◆ PASSAGE FOR REVIEW
Trusted expertise that adds value

We also find that scenario assumptions are usually missing from ICARAs. When we speak with firms, these have almost always been considered but are often not documented, with
no evidence of debate. Opening these assumptions up to challenge only serves to make scenario testing more robust and allows the ICARA to really add value.

Wind-down planning

We often hear feedback from the FCA stating that firms underestimate how long it would take to wind down. Most wind-down plans we see range from three to nine months. We consider twelve months appropriate for most firms. This, of course, means that firms would need to have sufficient financial and non-financial resources to cover that period.

We were encouraged to see a wide range of wind-down scenarios last year, reflecting the various business models that fall under the regime. The most common scenarios tended to include severe market or operational events. Group risk was also considered more frequently as a wind-down scenario; we previously found this was often overlooked in 2022.

However, in scenario testing, firms generally need to give more consideration to specific group issues, particularly operational and financial interconnectedness. Scenario testing could also be improved by documenting behavioural assumptions such as counterparty or client actions in response to the wind-down.

◆ SET OF TASKS
1) Please retype the portion of the ICARA passage that opens with the words containing "We also find" and closes with "cover that period.".
2) Answer these questions from the ICARA passage:
(a) What does it say is usually missing from ICARAs?
(b) What range of time do most of the wind-down plans the writers see cover?
(c) In what year did the writers find that group risk was often overlooked as a wind-down scenario?

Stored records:
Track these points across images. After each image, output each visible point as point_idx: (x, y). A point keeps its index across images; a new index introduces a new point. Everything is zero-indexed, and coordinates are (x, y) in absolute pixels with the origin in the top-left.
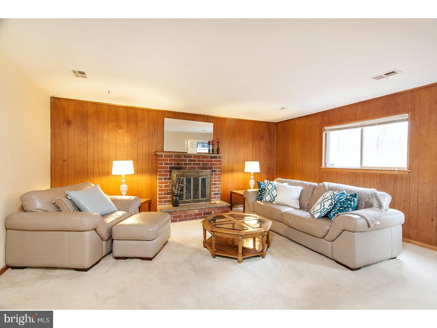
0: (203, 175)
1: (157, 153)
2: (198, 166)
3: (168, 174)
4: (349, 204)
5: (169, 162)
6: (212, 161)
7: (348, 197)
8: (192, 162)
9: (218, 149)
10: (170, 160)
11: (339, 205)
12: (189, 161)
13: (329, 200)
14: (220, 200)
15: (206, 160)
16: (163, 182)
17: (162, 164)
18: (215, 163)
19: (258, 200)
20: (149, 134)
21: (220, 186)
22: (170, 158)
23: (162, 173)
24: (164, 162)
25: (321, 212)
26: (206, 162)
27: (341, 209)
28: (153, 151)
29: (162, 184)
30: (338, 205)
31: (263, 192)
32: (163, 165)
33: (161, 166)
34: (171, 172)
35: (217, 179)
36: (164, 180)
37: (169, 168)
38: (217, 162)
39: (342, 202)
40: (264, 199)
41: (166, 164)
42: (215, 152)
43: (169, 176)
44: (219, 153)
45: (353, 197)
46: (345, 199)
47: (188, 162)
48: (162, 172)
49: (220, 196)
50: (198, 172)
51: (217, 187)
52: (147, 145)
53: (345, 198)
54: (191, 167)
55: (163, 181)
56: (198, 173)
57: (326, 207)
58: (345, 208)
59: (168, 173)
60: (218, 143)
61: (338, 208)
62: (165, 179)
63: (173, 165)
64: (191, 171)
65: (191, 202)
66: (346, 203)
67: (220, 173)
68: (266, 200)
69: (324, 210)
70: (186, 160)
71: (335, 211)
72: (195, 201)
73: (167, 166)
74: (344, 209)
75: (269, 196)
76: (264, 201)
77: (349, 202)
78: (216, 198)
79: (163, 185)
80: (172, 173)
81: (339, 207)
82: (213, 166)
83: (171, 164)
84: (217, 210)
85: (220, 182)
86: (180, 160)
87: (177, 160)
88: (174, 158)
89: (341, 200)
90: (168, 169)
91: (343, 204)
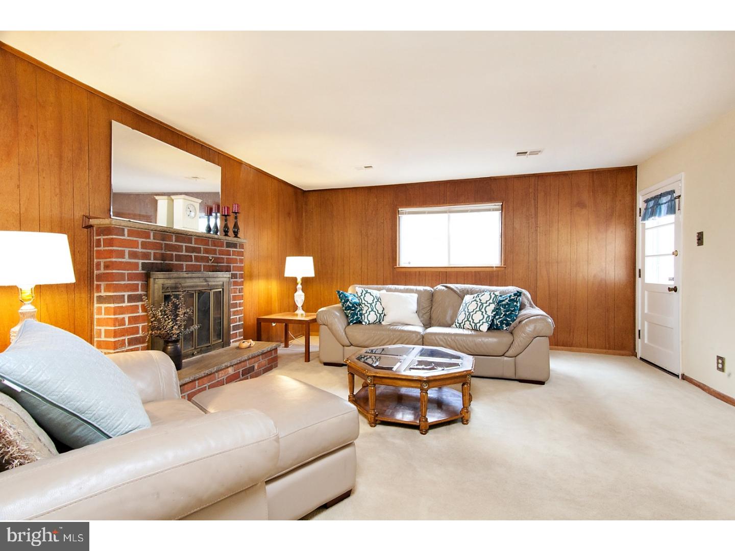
0: (217, 285)
1: (92, 222)
2: (204, 264)
3: (138, 284)
4: (516, 305)
5: (140, 250)
6: (228, 253)
7: (512, 298)
8: (193, 254)
9: (236, 226)
10: (144, 245)
11: (502, 308)
12: (188, 249)
13: (491, 305)
14: (242, 339)
15: (219, 250)
16: (127, 307)
17: (121, 254)
18: (234, 257)
19: (353, 324)
20: (61, 158)
21: (242, 308)
22: (144, 240)
23: (123, 283)
24: (127, 250)
25: (487, 322)
26: (219, 254)
27: (507, 313)
28: (78, 214)
29: (122, 314)
30: (501, 310)
31: (357, 308)
32: (126, 259)
33: (120, 260)
34: (147, 277)
35: (238, 294)
36: (128, 302)
37: (140, 265)
38: (238, 256)
39: (505, 305)
40: (366, 320)
41: (133, 255)
42: (231, 233)
43: (142, 291)
44: (238, 236)
45: (518, 297)
46: (509, 301)
47: (184, 253)
48: (122, 277)
49: (242, 330)
50: (208, 279)
51: (237, 311)
52: (57, 191)
53: (508, 299)
54: (192, 265)
55: (126, 304)
56: (206, 281)
57: (489, 313)
58: (513, 311)
59: (140, 283)
60: (236, 213)
61: (504, 313)
62: (131, 299)
63: (152, 258)
64: (194, 275)
65: (193, 355)
66: (511, 305)
67: (242, 280)
68: (369, 321)
69: (489, 319)
70: (179, 249)
71: (500, 318)
72: (201, 350)
73: (136, 261)
74: (511, 313)
75: (372, 313)
76: (366, 322)
77: (515, 304)
78: (236, 337)
79: (126, 317)
80: (152, 280)
81: (504, 311)
82: (232, 265)
83: (146, 256)
84: (261, 360)
85: (242, 301)
86: (168, 247)
87: (159, 247)
88: (154, 239)
89: (504, 303)
90: (137, 269)
91: (509, 307)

◆ ANSWERS FOR THE EXERCISE
1)
We also find that scenario assumptions are usually missing from ICARAs. When we speak with firms, these have almost always been considered but are often not documented, with
no evidence of debate. Opening these assumptions up to challenge only serves to make scenario testing more robust and allows the ICARA to really add value.

Wind-down planning

We often hear feedback from the FCA stating that firms underestimate how long it would take to wind down. Most wind-down plans we see range from three to nine months. We consider twelve months appropriate for most firms. This, of course, means that firms would need to have sufficient financial and non-financial resources to cover that period.

2)
(a) Scenario assumptions
(b) Three to nine months
(c) 2022